La capilla de Luís de Lucena

 

Uno de los monumentos capitales que en nuestra ciudad guarda la huella del pasado, y aún puede decir mucho a las gentes, y servirlas, es la capilla de Luís de Lucena, también llamada de los Urbinas, en la cuesta de San Miguel. Su estado de conservación, por el inexorable paso del tiempo sobre un edificio abandonado y sin uso, es más que deficiente. Está ahora en un momento crucial de su futuro, y, particularmente por lo que respecta a las pinturas de su techumbre, si no se recuperar y restauran ahora, se perderán para siempre. El organismo que acometa de una manera total y homogénea la restauración de esta capilla, habrá hecho un servicio impagable a Guadalajara y a su patrimonio cultural.

No quiero hoy volver a hablar de su aspecto exterior, todo realizado a base de ladrillos, en un estilo mudéjar sorprendente y originalísimo, a pesar de haber sido construida en el siglo XVI. Quiero ahora tocar simplemente el tenía de las pinturas que aparecen en la techumbre de su interior, y que siempre fueron con razón alabadas, pero sin comprender su significado, ni siquiera conocer muy bien lo que allí se representa.

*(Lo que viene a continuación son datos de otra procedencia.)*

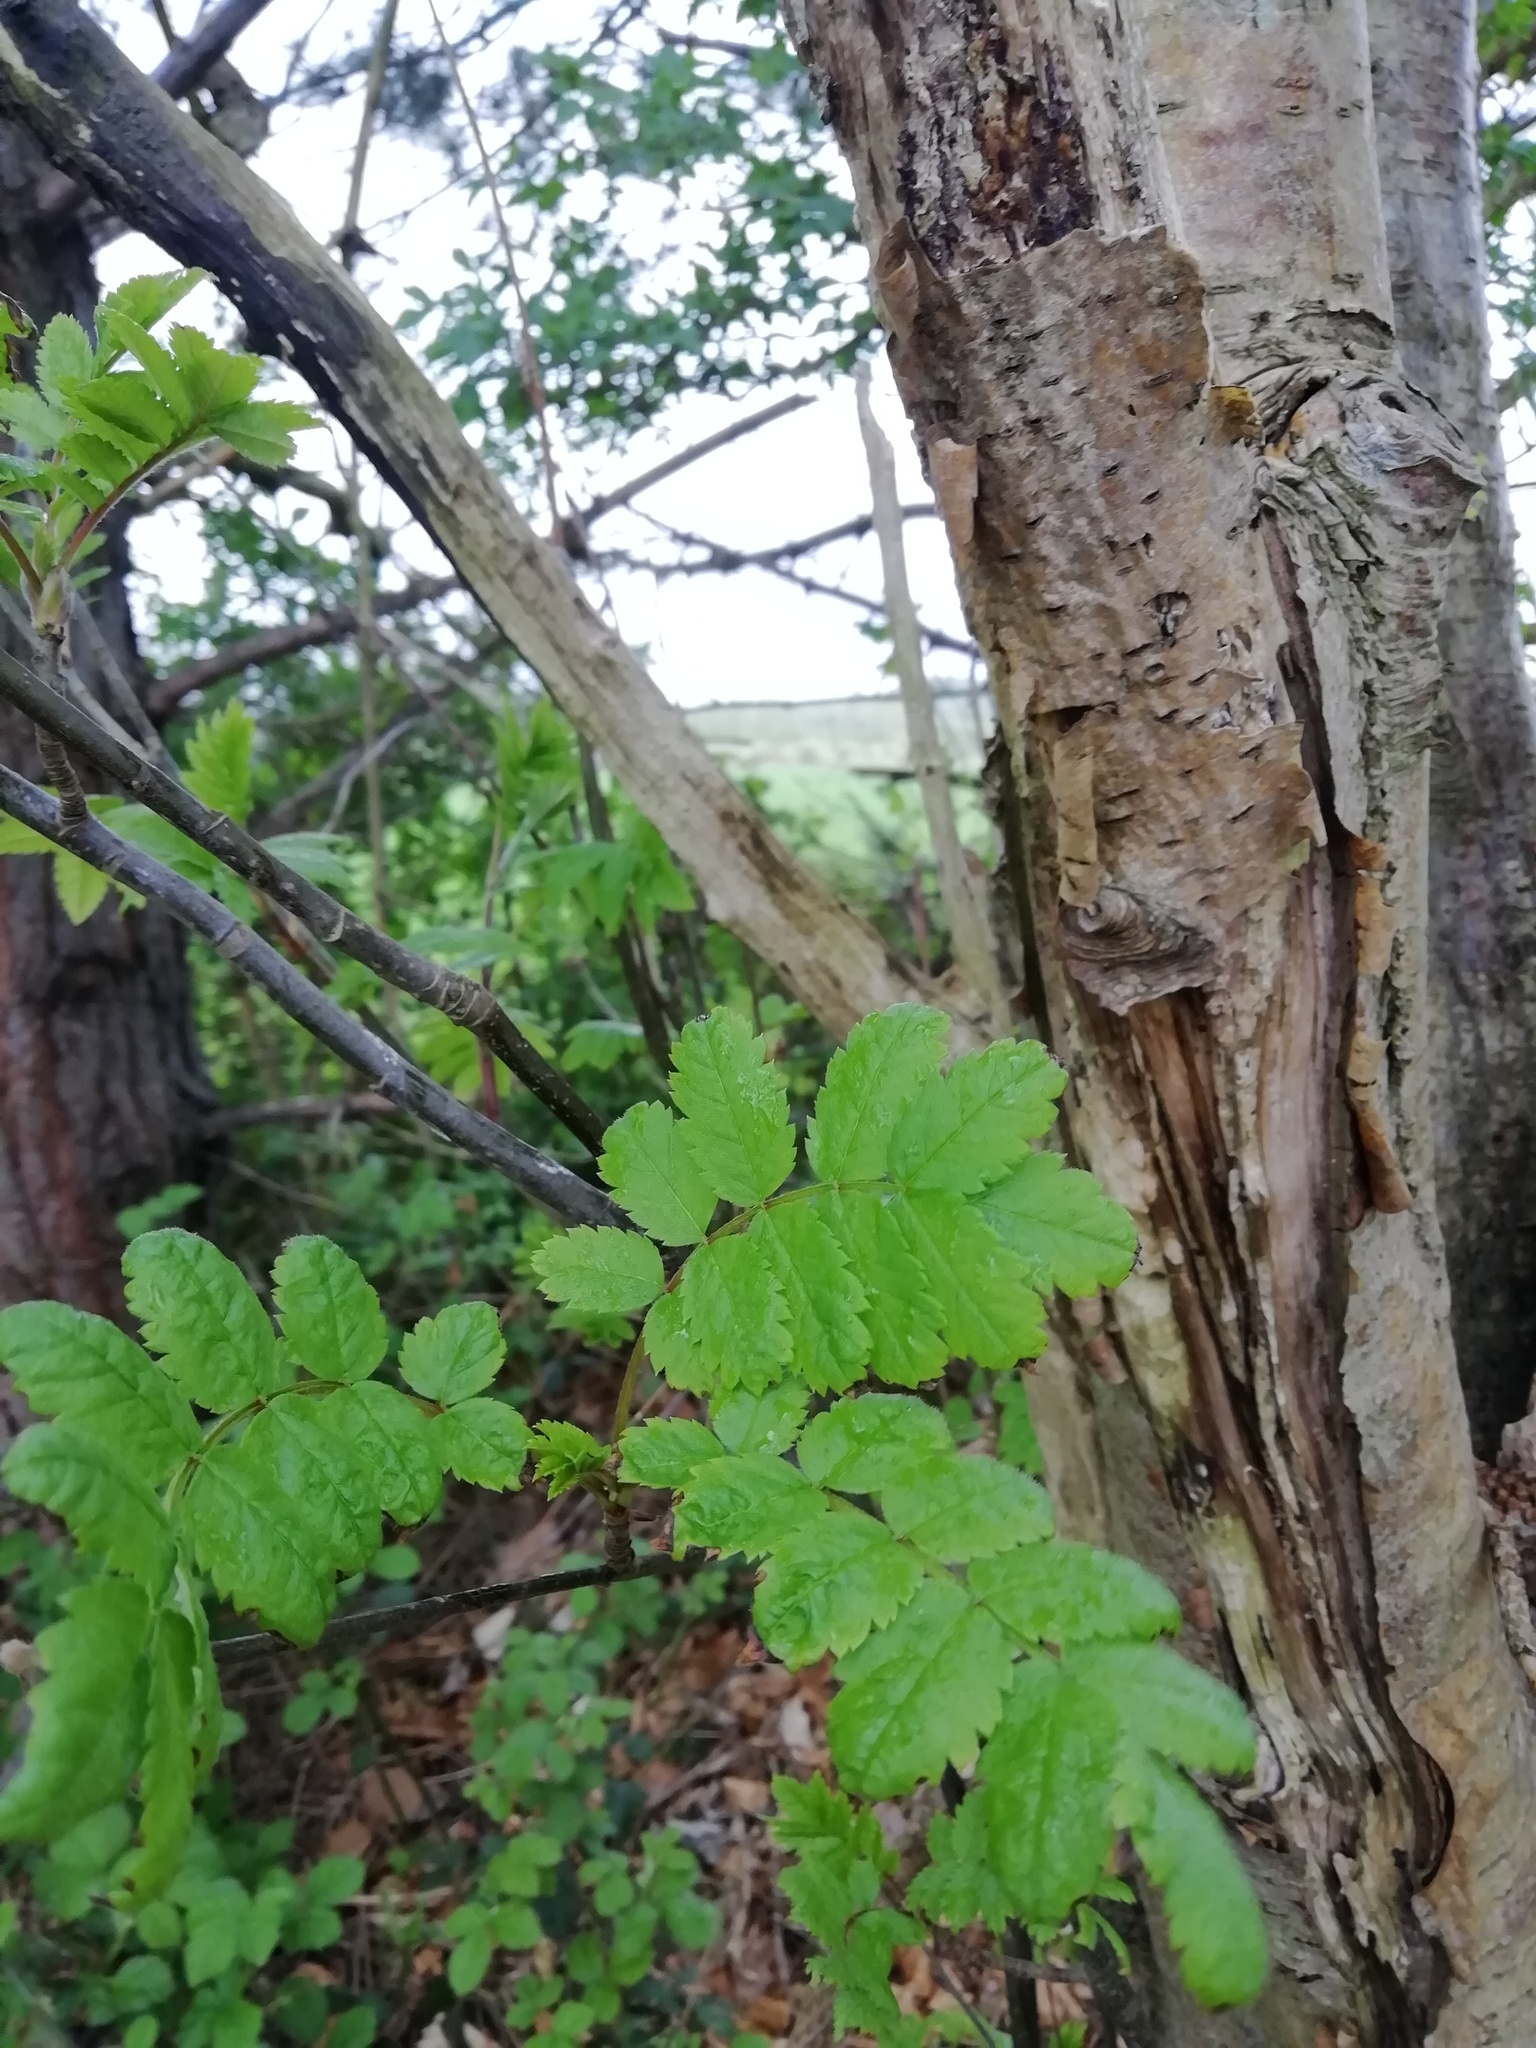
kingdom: Plantae
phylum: Tracheophyta
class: Magnoliopsida
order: Rosales
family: Rosaceae
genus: Sorbus
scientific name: Sorbus aucuparia
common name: Rowan
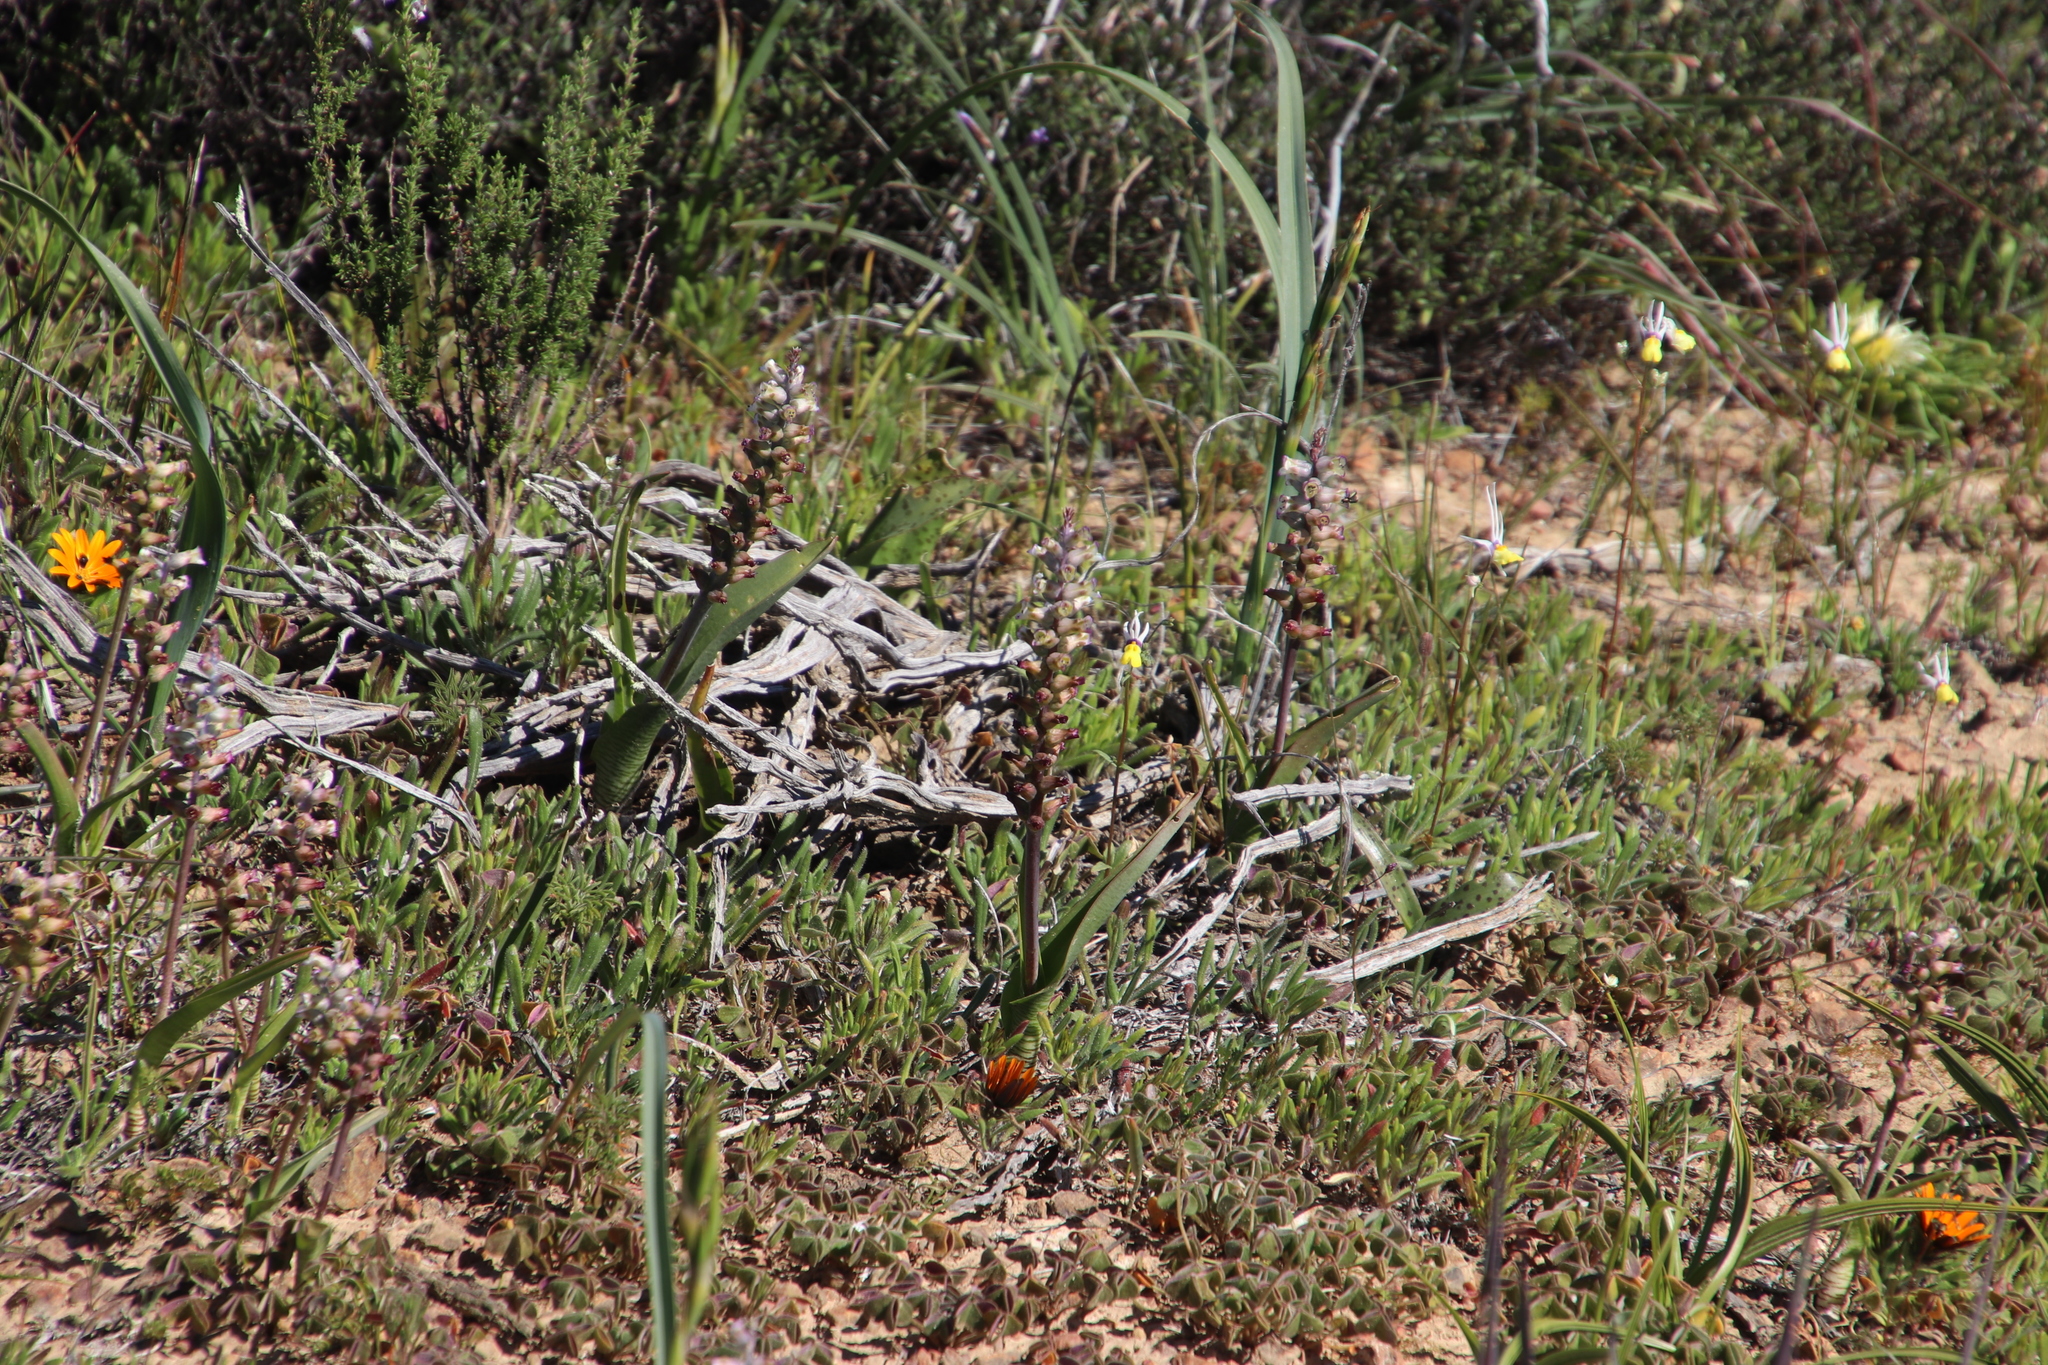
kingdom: Plantae
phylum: Tracheophyta
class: Liliopsida
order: Asparagales
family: Asparagaceae
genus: Lachenalia
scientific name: Lachenalia obscura
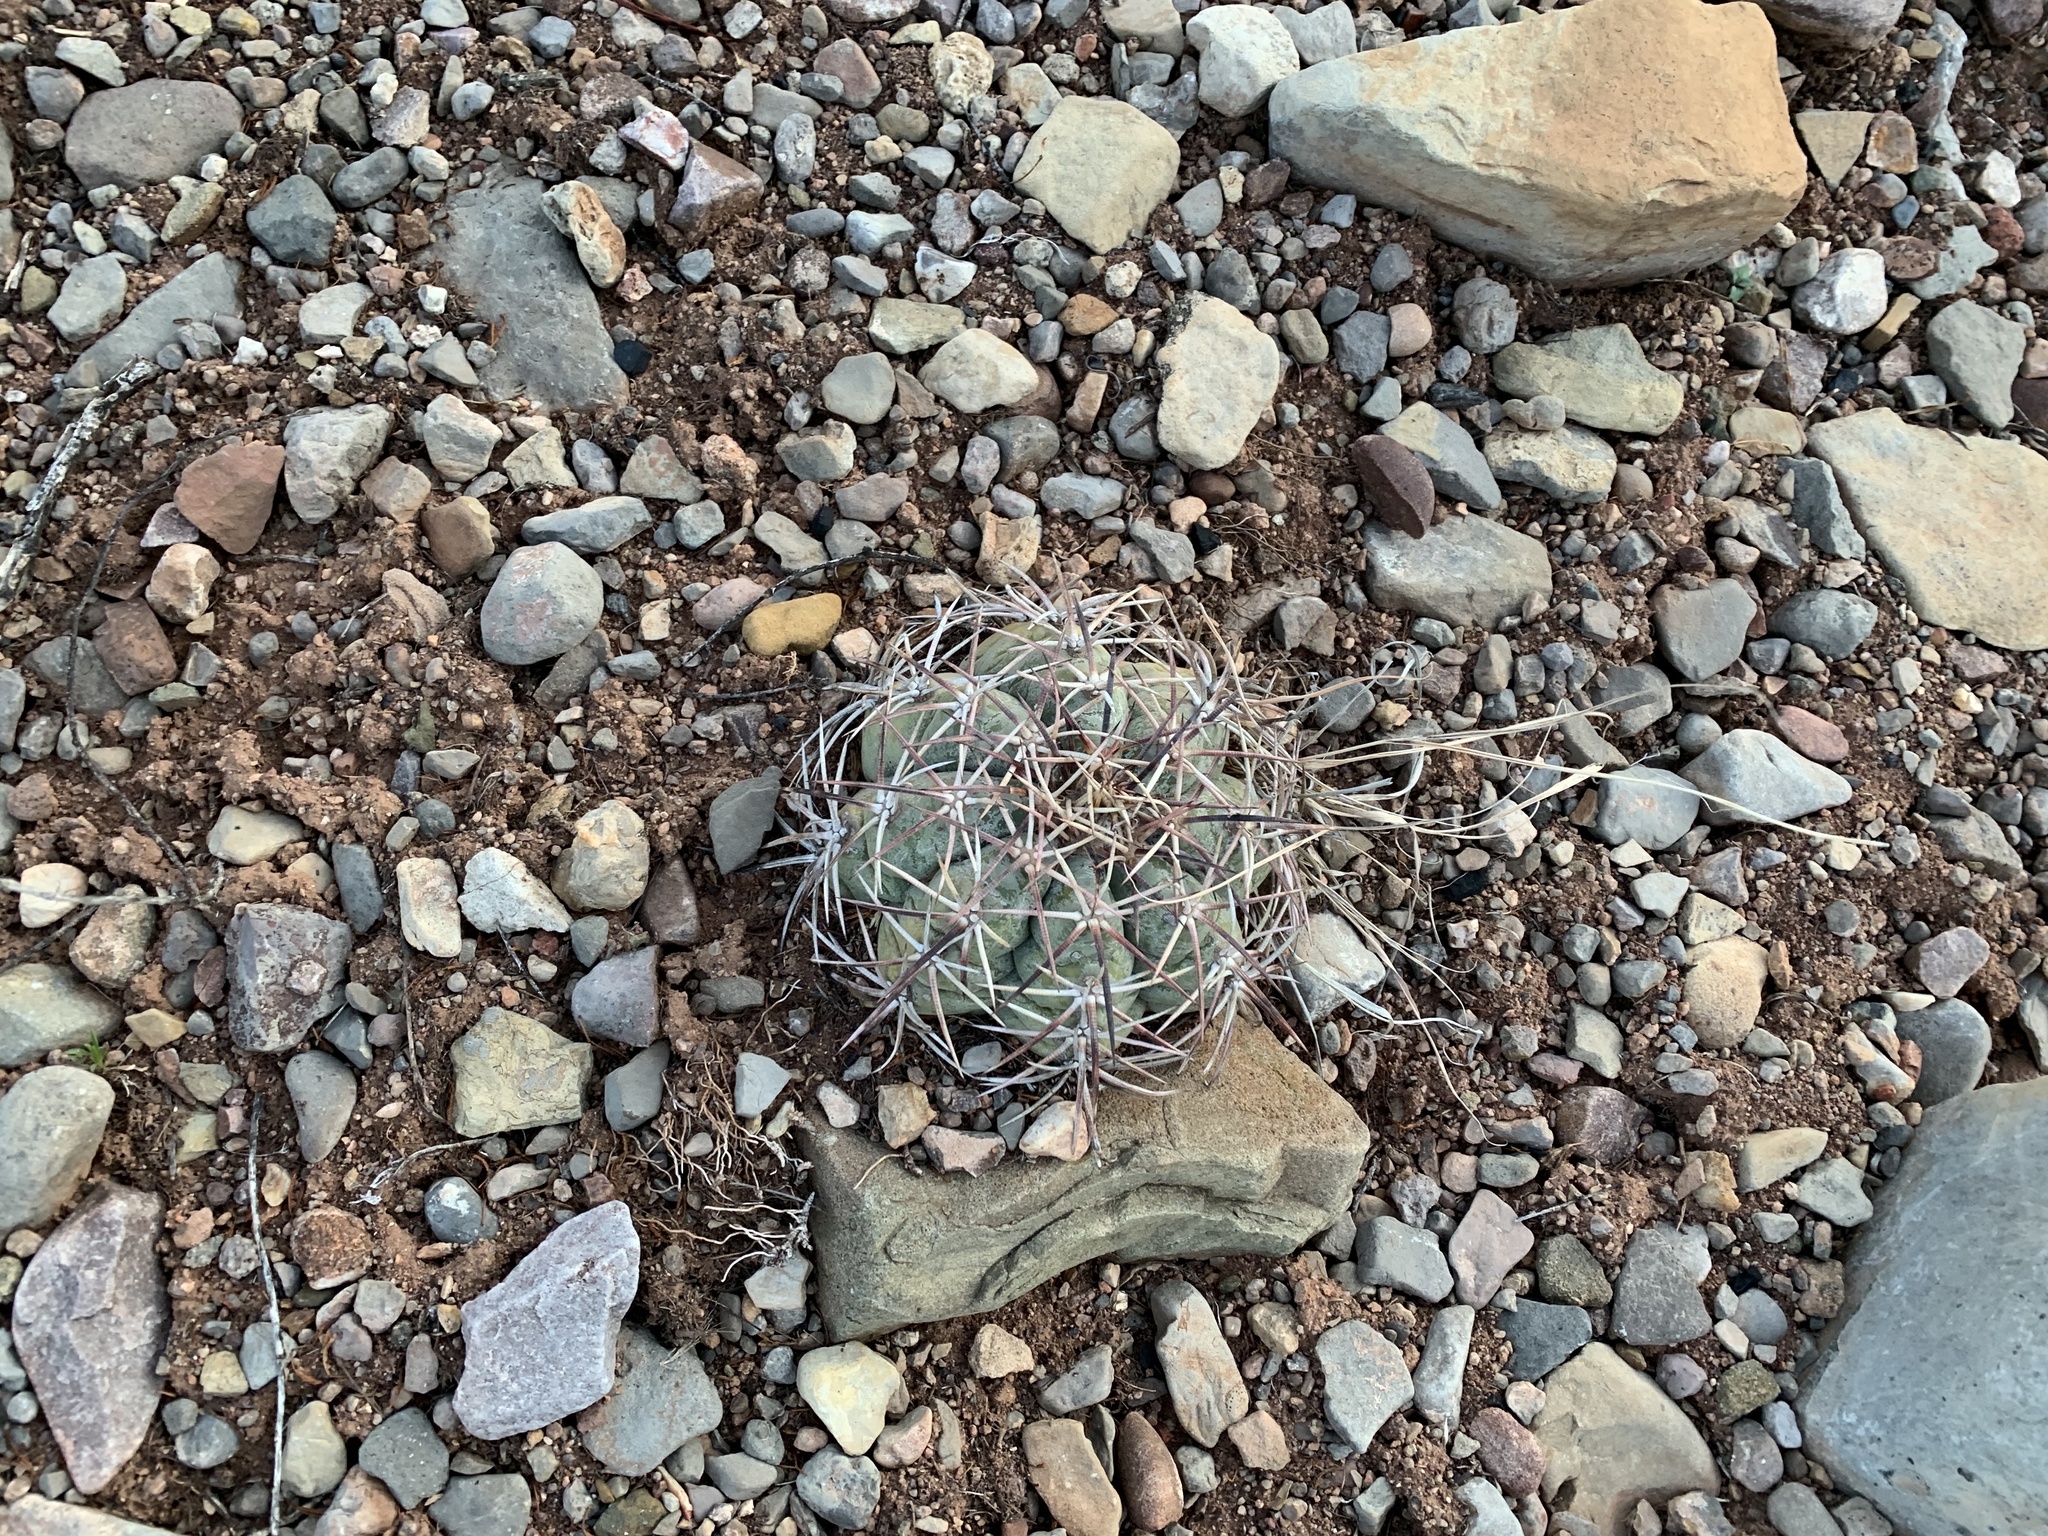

El autor, y diseñador de todo este conjunto fue un alcarreño del siglo XVI, Luís de Lucena, eclesiástico y médico. Hizo de cura de Torrejón y estudió Medicina en Montpellier. Llegó a ser médico del Papa. De familia de conversos, profesa una fe particular, erasmista como todos los intelectuales de su tiempo, y al fin se ve precisado a huir a Italia, lejos de preguntas e inquisiciones sobre el sentido de su fe. Aquí, en Guadalajara, en su patria, nos dejó este recuerdo en ladrillo tallado, y en esas pinturas aéreas, polícromas, un largo párrafo de sus creencias religiosas, de un cristianismo en el que el neoplatonismo y el erasmismo tienen la fuerza de los ingredientes máximos.

Recientemente, en el número 2 de la revista «Wad‑al‑hayara» que edita la Institución Provincial de Cultura «Marqués de Santillana», he publicado el estudio iconográfico de las pinturas de esta capilla, con abundancia de f0tografías y gráficos. Para quien de veras esté interesado en el tenía, será lo mejor la constancia, breve y escueta, pero más sonora, de lo que en el interior de esa misteriosa y triste capilla hay.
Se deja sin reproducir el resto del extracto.